At the trial, expert witnesses for the family testified that Chin's treatment seriously deviated from the standard of care and was "amazingly reckless" and "inexcusable." Chin's expert witnesses testified that his treatment was reasonable and the same as would have been provided by 95 percent of internists. They derided the claim that the patient should have been given morphine, which might have killed him.
The jury of six men and six women deliberated for four days before deciding that Chin was liable under the elder-abuse law. (The family had reached a confidential settlement with the hospital before the trial.)
The reaction to the verdict was swift and loud. "I think that we are at a new place in law and medicine," says Kathryn Tucker of CDF. "Failure to treat pain is now something that physicians can be held accountable for."

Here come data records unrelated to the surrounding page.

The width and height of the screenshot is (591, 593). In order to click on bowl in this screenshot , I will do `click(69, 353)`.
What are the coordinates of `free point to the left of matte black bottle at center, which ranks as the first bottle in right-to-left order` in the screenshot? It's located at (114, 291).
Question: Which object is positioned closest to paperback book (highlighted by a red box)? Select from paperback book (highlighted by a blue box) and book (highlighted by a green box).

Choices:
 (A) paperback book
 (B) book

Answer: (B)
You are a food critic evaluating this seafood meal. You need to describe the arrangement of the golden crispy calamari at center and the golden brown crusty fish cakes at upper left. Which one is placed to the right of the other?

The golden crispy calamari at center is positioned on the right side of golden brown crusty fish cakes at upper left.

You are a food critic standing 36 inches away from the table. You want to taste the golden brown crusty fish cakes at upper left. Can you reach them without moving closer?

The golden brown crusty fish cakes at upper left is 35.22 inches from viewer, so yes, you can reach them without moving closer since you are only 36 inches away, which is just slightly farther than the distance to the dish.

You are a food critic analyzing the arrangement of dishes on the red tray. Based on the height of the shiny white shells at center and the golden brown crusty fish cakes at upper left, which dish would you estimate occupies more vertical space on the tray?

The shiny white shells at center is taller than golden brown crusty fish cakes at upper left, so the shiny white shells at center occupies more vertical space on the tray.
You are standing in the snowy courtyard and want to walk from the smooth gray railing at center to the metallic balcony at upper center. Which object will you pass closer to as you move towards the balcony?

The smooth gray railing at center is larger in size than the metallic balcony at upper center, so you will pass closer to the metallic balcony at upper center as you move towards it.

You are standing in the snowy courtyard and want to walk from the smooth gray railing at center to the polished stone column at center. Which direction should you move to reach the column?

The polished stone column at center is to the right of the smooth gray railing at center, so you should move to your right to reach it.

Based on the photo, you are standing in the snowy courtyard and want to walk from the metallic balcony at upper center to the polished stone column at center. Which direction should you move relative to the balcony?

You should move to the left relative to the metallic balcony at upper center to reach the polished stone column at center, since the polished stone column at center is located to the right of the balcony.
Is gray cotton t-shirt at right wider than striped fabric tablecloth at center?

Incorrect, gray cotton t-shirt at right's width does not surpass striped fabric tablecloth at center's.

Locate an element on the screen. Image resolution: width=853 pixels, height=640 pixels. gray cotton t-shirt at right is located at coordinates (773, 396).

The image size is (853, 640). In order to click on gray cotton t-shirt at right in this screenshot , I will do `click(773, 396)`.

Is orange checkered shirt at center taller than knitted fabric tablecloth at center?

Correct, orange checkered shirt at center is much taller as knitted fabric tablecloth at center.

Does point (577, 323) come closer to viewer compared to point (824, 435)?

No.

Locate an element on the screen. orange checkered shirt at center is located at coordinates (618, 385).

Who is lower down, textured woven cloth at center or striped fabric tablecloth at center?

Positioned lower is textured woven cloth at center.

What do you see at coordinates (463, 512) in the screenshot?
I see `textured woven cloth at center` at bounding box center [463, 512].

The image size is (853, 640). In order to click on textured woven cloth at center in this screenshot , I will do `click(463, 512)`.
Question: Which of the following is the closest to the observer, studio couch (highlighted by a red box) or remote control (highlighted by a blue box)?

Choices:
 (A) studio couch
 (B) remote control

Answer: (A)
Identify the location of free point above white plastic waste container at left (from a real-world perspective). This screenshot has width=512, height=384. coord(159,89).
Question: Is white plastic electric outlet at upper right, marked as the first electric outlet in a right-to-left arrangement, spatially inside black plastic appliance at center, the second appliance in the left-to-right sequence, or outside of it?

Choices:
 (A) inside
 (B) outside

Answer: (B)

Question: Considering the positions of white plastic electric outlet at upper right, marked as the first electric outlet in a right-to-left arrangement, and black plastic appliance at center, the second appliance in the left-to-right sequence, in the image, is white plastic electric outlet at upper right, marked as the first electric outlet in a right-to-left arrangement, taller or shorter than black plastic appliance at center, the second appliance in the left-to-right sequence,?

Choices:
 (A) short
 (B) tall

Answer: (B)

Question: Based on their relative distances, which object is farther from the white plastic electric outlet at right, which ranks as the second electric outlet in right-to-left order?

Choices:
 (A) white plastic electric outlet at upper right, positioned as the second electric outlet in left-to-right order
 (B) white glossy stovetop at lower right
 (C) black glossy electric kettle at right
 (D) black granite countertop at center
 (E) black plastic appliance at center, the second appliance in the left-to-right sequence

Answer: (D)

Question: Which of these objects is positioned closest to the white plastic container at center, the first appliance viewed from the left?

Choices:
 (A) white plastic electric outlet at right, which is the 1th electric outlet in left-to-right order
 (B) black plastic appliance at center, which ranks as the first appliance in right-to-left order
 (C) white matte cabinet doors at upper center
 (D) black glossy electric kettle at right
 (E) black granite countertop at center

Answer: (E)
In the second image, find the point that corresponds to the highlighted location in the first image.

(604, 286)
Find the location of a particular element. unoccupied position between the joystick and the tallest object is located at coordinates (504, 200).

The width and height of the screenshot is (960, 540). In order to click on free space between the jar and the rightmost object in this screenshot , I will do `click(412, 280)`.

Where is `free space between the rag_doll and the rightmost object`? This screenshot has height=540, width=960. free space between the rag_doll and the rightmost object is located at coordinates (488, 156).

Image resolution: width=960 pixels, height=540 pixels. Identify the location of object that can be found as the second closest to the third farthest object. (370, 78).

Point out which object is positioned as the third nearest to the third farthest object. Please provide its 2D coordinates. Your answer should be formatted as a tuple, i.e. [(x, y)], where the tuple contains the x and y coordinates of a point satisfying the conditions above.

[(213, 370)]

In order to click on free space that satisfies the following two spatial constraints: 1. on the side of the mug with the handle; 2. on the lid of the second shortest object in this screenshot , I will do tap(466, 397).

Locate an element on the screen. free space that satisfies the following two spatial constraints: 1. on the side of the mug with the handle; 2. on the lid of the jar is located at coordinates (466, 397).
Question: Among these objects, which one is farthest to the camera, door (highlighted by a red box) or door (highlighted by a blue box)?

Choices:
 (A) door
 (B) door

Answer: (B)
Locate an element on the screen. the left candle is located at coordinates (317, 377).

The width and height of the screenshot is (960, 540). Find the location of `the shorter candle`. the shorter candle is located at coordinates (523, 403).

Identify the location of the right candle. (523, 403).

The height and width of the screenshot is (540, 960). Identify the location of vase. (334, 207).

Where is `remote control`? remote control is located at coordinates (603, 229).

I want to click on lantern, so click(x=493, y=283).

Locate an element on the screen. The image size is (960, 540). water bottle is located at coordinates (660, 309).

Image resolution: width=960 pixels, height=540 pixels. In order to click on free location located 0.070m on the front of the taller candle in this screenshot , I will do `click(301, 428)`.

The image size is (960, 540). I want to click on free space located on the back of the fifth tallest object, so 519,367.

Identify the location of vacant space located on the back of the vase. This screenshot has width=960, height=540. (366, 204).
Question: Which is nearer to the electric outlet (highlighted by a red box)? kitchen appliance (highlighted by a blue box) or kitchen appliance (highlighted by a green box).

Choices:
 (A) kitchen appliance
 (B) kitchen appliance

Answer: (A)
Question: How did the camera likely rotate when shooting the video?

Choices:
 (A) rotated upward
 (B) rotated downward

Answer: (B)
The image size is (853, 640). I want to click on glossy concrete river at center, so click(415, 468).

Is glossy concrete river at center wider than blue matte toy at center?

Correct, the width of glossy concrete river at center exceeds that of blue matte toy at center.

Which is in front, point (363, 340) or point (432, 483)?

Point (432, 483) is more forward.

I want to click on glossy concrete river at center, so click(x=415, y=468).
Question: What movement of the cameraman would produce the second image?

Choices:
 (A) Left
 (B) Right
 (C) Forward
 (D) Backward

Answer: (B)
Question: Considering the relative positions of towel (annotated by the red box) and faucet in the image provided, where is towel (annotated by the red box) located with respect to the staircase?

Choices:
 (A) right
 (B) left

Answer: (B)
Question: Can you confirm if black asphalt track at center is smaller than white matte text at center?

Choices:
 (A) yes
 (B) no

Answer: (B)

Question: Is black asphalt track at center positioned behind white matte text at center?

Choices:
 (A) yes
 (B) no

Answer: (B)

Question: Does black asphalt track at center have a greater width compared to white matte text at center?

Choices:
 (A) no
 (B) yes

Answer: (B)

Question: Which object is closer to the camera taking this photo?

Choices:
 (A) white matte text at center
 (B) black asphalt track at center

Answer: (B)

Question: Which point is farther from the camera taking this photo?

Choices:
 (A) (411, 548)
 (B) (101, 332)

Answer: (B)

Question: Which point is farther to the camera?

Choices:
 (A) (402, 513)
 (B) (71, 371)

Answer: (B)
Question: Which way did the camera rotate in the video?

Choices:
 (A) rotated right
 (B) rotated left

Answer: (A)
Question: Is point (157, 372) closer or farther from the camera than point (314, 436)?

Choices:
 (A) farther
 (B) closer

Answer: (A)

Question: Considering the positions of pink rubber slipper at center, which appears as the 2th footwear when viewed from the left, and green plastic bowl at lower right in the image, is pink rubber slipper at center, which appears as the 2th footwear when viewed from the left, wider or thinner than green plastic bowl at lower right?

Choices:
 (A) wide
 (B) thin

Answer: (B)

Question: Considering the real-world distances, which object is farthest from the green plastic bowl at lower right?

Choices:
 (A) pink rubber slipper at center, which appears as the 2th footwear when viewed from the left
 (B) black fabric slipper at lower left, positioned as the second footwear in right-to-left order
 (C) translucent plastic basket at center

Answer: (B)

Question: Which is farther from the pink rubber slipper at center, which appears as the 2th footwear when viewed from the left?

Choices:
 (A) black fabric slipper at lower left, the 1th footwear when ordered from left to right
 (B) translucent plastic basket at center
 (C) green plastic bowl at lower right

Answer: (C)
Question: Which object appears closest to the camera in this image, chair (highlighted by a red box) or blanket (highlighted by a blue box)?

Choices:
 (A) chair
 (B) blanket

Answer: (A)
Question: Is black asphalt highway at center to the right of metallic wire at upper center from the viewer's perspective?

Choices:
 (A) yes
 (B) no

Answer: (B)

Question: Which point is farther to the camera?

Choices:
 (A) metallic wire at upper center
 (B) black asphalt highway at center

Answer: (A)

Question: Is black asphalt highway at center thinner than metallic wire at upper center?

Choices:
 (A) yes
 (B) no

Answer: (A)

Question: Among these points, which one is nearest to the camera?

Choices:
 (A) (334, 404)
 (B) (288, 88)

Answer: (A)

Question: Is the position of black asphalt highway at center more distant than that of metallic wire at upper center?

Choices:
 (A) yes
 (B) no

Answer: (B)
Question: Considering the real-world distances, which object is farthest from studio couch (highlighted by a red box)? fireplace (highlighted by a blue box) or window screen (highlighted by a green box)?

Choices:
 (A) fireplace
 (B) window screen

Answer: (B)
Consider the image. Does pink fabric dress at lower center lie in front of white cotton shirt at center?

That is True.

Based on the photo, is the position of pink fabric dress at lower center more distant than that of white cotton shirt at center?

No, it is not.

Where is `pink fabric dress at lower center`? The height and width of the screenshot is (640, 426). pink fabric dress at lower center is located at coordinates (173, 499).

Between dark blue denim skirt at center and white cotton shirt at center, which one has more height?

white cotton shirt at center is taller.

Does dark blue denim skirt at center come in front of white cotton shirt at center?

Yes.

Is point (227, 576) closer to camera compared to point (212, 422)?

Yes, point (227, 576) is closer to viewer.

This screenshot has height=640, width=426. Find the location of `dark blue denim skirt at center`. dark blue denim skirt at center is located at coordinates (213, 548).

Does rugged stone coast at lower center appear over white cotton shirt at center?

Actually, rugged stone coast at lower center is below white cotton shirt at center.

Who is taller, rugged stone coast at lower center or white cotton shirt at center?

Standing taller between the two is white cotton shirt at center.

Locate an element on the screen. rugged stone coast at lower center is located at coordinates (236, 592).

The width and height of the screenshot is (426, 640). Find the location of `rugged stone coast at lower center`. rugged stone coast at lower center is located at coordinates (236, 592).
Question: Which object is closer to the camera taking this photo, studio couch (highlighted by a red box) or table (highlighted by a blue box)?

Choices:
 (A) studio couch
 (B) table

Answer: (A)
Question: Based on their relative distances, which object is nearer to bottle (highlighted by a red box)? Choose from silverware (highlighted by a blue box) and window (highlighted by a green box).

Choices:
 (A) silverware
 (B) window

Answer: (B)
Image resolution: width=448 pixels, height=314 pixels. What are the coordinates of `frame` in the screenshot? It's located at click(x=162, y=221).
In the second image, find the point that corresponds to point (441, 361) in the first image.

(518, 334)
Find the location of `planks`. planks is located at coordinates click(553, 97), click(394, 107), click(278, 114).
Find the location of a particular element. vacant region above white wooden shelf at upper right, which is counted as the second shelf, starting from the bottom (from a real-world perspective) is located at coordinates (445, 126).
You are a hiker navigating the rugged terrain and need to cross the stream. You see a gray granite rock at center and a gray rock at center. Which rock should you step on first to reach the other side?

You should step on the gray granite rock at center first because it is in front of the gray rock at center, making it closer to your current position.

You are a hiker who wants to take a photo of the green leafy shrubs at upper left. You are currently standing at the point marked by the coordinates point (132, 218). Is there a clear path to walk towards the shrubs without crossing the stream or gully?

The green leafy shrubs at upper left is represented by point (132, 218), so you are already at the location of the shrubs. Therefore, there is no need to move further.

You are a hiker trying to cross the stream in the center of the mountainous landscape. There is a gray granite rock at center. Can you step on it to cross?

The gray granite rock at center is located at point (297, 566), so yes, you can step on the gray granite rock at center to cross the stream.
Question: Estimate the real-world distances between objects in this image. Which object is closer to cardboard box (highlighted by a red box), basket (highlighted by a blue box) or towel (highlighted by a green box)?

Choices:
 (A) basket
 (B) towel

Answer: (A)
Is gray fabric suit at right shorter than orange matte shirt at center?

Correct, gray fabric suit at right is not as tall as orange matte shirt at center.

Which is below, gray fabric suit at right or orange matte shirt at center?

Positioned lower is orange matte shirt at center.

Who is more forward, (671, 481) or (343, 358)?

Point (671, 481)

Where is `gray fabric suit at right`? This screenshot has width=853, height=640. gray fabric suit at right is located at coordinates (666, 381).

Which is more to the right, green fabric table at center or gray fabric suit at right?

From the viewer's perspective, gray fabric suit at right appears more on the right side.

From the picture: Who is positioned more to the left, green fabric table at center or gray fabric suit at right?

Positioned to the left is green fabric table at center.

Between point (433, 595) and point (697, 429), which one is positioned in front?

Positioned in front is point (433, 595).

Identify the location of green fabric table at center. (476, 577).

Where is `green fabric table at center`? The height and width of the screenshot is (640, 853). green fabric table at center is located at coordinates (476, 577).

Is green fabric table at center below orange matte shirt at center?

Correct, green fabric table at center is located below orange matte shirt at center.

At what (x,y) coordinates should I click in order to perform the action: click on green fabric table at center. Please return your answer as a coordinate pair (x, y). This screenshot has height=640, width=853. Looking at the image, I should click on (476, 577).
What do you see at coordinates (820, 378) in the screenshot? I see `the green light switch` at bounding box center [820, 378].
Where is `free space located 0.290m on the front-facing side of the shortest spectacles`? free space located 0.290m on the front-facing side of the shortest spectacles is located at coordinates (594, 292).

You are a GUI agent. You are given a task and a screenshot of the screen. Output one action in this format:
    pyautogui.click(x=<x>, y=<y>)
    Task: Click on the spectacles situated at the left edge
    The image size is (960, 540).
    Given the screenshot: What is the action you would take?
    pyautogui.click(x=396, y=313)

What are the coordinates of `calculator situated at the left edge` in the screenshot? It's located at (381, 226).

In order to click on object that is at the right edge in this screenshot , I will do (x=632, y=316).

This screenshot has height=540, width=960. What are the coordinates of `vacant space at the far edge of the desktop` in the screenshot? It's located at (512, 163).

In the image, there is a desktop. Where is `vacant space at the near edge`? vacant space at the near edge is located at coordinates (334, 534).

Medical leaders had a different view. The jury ignored the facts to render an emotionally driven decision, argues vascular surgeon Sharon B. Drager, president of the Alameda-Contra Costa Medical Association, which joined the state association in blasting the medical board for its comments about the case.
"It was totally inappropriate for the board to issue that letter," says Sandra Bressler, director of professional standards and quality care for the California Medical Association. "The board found there wasn't sufficient evidence to proceed against Dr. Chin in any way, so it was gratuitous to term his care inadequate. He had no due-process rights or chance to respond."
Among Chin's colleagues in the east Bay Area, he has a solid reputation as a competent and compassionate physician. The 0- to-10 pain scale that received so much media attention is an extremely subjective way to assess pain, says Drager, since "virtually every seriously ill hospitalized patient considers his pain to be in the 7 to 10 range of the scale." She maintains that Chin was "victimized" by groups like CDF that saw the case as an opportunity to further their agenda for legalized euthanasia.
CDF's Tucker disputes the argument that physicians must walk a legal tightrope between overprescribing and underprescribing pain medication. "Between the two extremes, there is a wide swath of acceptable conduct that's within established guidelines," she says, warning that other physicians could face elder-abuse charges if they inadequately treat pain.
The plaintiffs may appeal the award, which had been reduced last August to $250,000 from $1.5 million. Under California's Medical Injury Compensation Act of 1975, there is a $250,000 cap on pain and suffering awards in malpractice cases, but the plaintiffs have argued that the cap shouldn't apply in an elder-abuse case.
Chin is also considering whether to appeal the verdict, says his attorney, Robert Slattery.
Mark Crane. Treating pain: Damned if you don't?. Medical Economics 2001;22:66.